▶ _Problem details_: Starting with the line that contains "ring dip: (324, 409)" and stopping after the line that contains "index mcp: (348, 192)", copy the entries below exactly. Include nothing else.

##############################

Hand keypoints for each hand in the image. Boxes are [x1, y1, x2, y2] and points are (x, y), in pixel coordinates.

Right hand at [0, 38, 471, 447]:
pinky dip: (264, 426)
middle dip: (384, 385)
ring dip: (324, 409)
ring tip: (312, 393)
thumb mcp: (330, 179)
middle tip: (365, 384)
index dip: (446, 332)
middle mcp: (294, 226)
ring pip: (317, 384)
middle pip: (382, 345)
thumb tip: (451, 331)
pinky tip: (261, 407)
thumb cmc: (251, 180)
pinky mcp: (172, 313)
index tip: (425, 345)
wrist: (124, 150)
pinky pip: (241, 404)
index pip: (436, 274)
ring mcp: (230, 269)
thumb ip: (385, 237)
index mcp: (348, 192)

##############################

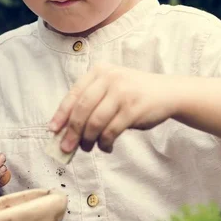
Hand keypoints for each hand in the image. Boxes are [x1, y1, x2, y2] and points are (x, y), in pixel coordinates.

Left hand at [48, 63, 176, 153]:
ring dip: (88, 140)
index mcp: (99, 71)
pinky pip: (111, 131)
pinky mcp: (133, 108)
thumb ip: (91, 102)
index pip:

##############################

▶ _Answer to the problem_:
ring dip: (324, 409)
ring tip: (312, 393)
thumb mcp: (330, 179)
middle tip: (365, 384)
index dip: (446, 332)
middle mcp: (294, 226)
ring pip: (317, 384)
middle pip: (382, 345)
thumb tip: (451, 331)
pinky tip: (261, 407)
thumb cmc: (251, 180)
pinky mcp: (172, 313)
index tip: (425, 345)
wrist: (124, 150)
pinky pip: (241, 404)
index pip: (436, 274)
ring mcp: (230, 269)
thumb ip: (385, 237)
index mcp: (348, 192)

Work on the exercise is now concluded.